Even more confounding is that almost no one in the mainstream medical community can explain what’s happening to them. Although many scientists have spent their careers examining the physics of lightning, only a handful of doctors and researchers have devoted themselves to the study of how lightning damages the human body. The incident rates are simply not high enough to warrant an entire subfield of science. Nearly everything we now know about treating lightning victims concerns the immediate wounds, many of which don’t even require special medical knowledge.

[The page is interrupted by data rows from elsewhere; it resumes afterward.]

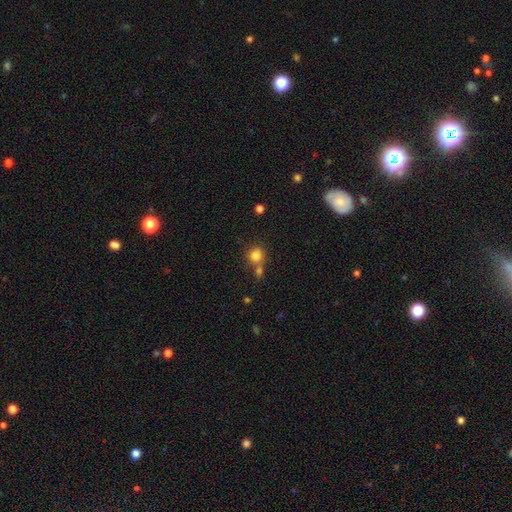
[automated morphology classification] type=smooth (82%); roundness=round (85%); merging=none (56%).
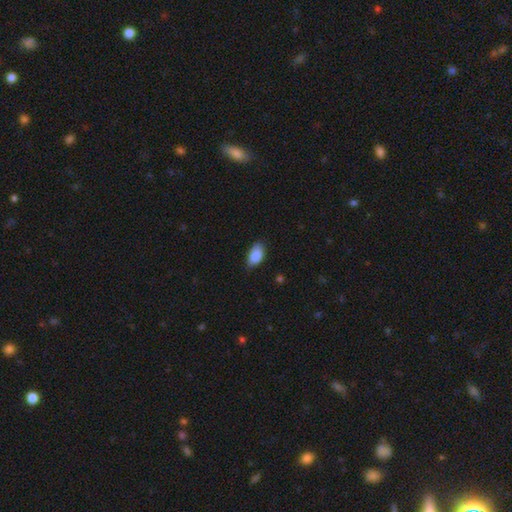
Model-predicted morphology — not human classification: A smooth galaxy with no disk features (87%) that is in between round and cigar-shaped (93%).

Vote fractions:
- Smooth or featured? smooth: 87% / star or artifact: 7% / featured or disk: 6%
- How rounded? in between: 93% / round: 4% / cigar-shaped: 3%
- Merging? none: 71% / minor disturbance: 24% / major disturbance: 3% / merger: 1%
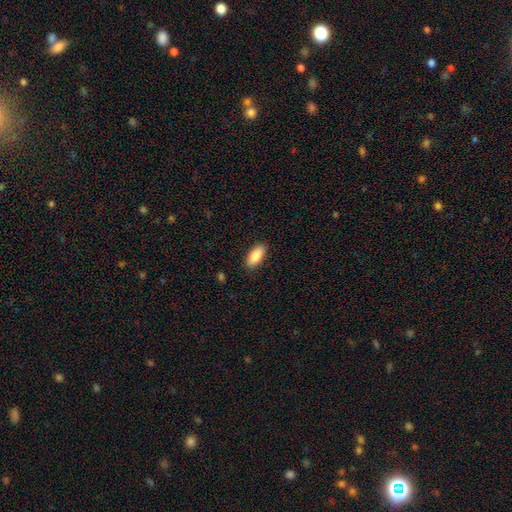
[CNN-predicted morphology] Overall: smooth (88%). How rounded: in between (86%). Merging: none (89%).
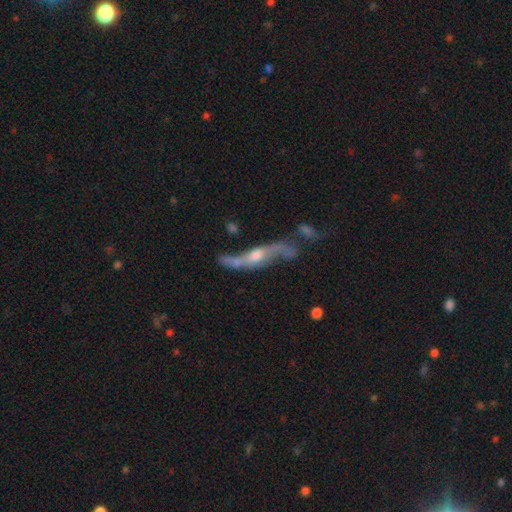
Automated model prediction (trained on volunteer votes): Overall: featured or disk (79%). Edge-on disk: no (57%; yes 43%). Merging: none (42%; minor disturbance 22%).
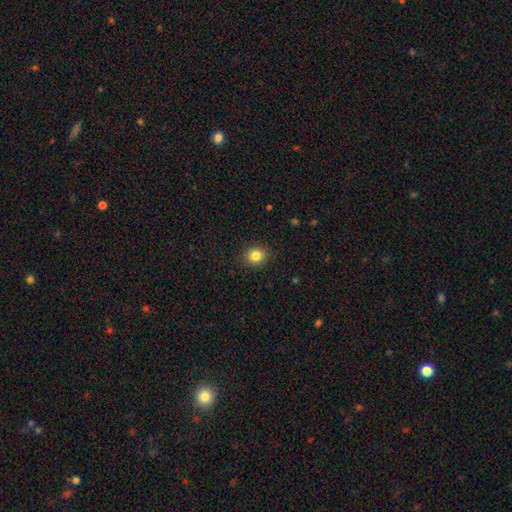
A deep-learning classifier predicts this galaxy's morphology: The model was most divided on "how rounded": round: 78%, in between: 21%, cigar-shaped: 1%. More confident: merging — none (90%); smooth or featured — smooth (84%).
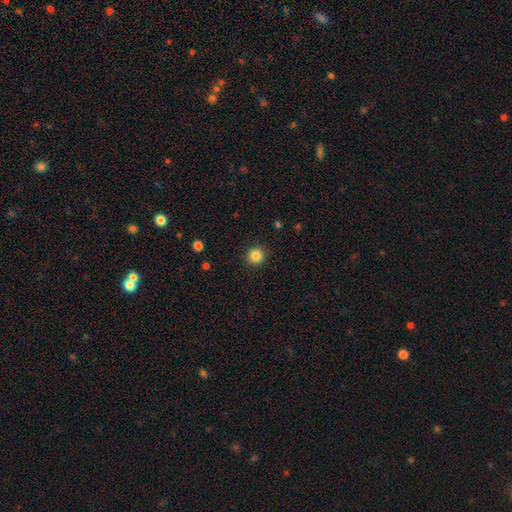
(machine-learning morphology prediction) This appears to be a smooth galaxy with no disk features (85%) that is round (95%). Merging: none (92%).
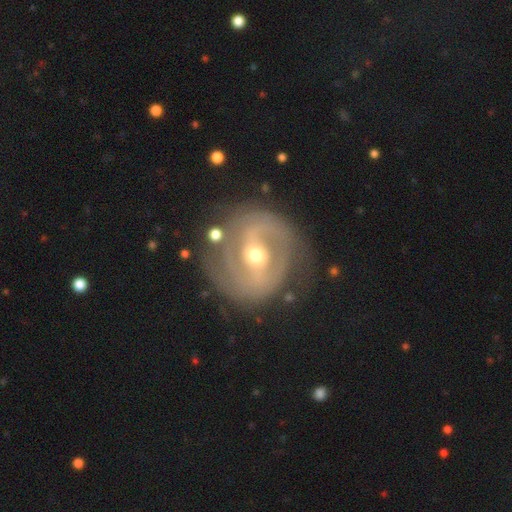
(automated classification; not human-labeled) A featured or disk galaxy (84%) with a weak bar (44%), 2 (69%) tight (51%) spiral arms (88%) and a moderate central bulge (60%). Merging: none (78%).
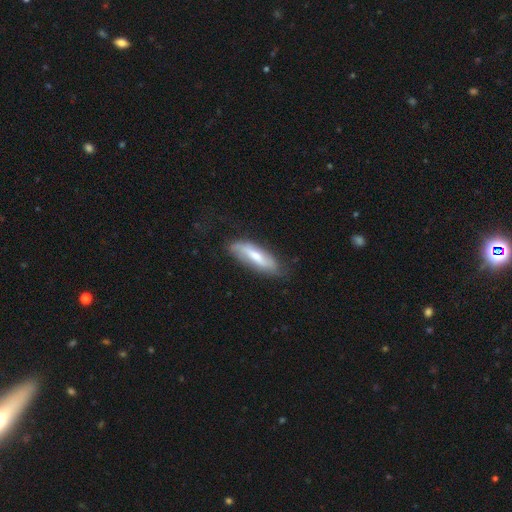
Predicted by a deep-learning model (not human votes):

Paramedics, often needing to treat victims who aren’t entirely sure what has happened to them, receive brief training on how to recognize the common signs of a lightning strike. True entry and exit wounds are uncommon, but lightning typically leaves some kind of mark on the skin. One afternoon in 2009, a hiker named Becky Garriss awoke on the Appalachian Trail in Vermont, sitting on a bed of pine needles, her back against a tree, as though she’d fallen asleep in its shade. Her right arm was paralyzed, pinned against her chest in a pledge of allegiance. Here and there, her pants were charred. Although she was disoriented and scared, she managed to hike more than ten muddy miles down Glastenbury Mountain to call for help. When she got to a hospital, doctors recognized lightning’s smoldering touch on Garriss’s right arm and leg. A bolt probably hit her directly, they told her.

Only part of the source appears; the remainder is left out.